Originally there were a total of 240 temples standing in Prambanan. The Prambanan Temple Compound consist of:
a. 3 Trimurti temples: three main temples dedicated to Shiva, Visnu, and Brahma
b. 3 Vahana temples: three temples in front of Trimurti temples dedicated to the vahana of each gods; Nandi, Garuda, and Hamsa
c. 2 Apit temples: two temples located between the rows of Trimurti and Vahana temples on north and south side
d. 4 Kelir temples: four small shrines located on 4 cardinal directions right beyond the 4 main gates of inner zone
e. 4 Patok temples: four small shrines located on 4 corners of inner zone
f. 224 Pervara temples: hundreds of temples arranged in 4 concentric square rows; numbers of temples from inner row to outer row are: 44, 52, 60, and 68
The Prambanan compound also known as Rara Jonggrang complex, named after the popular legend of Rara Jonggrang. There were once 240 temples stood in this Shivaite temple complex, either big or small. Today, all of 8 main temples and 8 small shrines in inner zone are reconstructed, but only 2 out of the original 224 pervara temples are renovated. The majority of them have deteriorated; what is left are only scattered stones. The Prambanan temple complex consists of three zones; first the outer zone, second the middle zone that contains hundreds of small temples, and third the holiest inner zone that contains eight main temples and eight small shrines.

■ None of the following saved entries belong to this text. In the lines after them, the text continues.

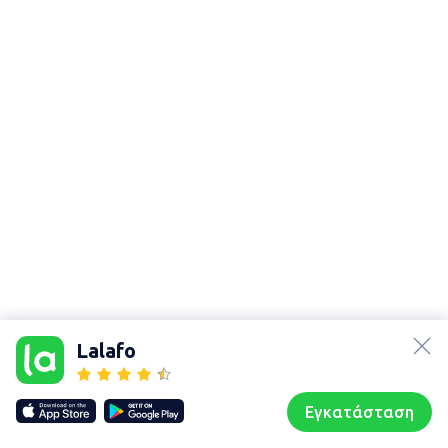
lalafo.az
Χάρτης
lalafo.kg
τοποθεσίας
Lalafo
lalafo.rs
Sitemap in
lalafo.pl
location: Λάρισα
Εγκατάσταση
Our websites
Sitemap
Αρχική σελίδα
Αγαπημένα
Пωλούμαι
Συζητήσεις
Προφίλ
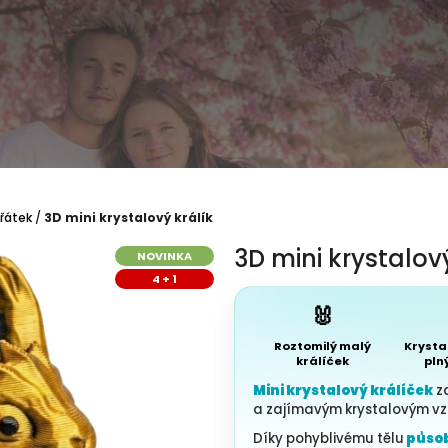
ířátek
/
3D mini krystalový králík
3D mini krystalový
NOVINKA
4 + 1
🐰
Roztomilý malý
Krysta
králíček
pln
Mini krystalový králíček
z
a zajímavým krystalovým v
Díky pohyblivému tělu
působí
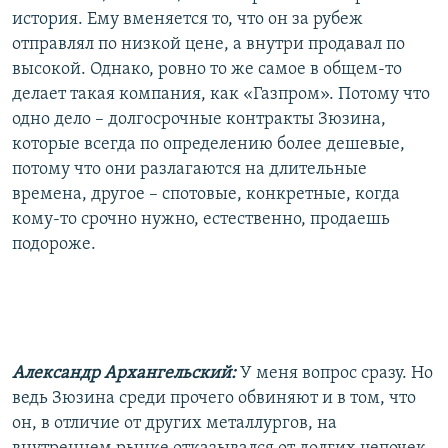
история. Ему вменяется то, что он за рубеж
отправлял по низкой цене, а внутри продавал по
высокой. Однако, ровно то же самое в общем-то
делает такая компания, как «Газпром». Потому что
одно дело – долгосрочные контракты Зюзина,
которые всегда по определению более дешевые,
потому что они разлагаются на длительные
времена, другое – спотовые, конкретные, когда
кому-то срочно нужно, естественно, продаешь
подороже.
Александр Архангельский:
У меня вопрос сразу. Но
ведь Зюзина среди прочего обвиняют и в том, что
он, в отличие от других металлургов, на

The Hindu temple complex at Prambanan is based on a square plan that contains a total of three zone yards, each of which is surrounded by four walls pierced by four large gates. The outer zone is a large space marked by a rectangular wall. The outermost walled perimieter, which originally measured about 390 metres per side, was oriented in the northeast, southwest direction. However, except for its southern gate, not much else of this enclosure has survived down to the present. The original function is unknown; possibilities are that it was a sacred park, or priests’ boarding school (ashram). The supporting buildings for the temple complex were made from organic material; as a consequence no remains occur.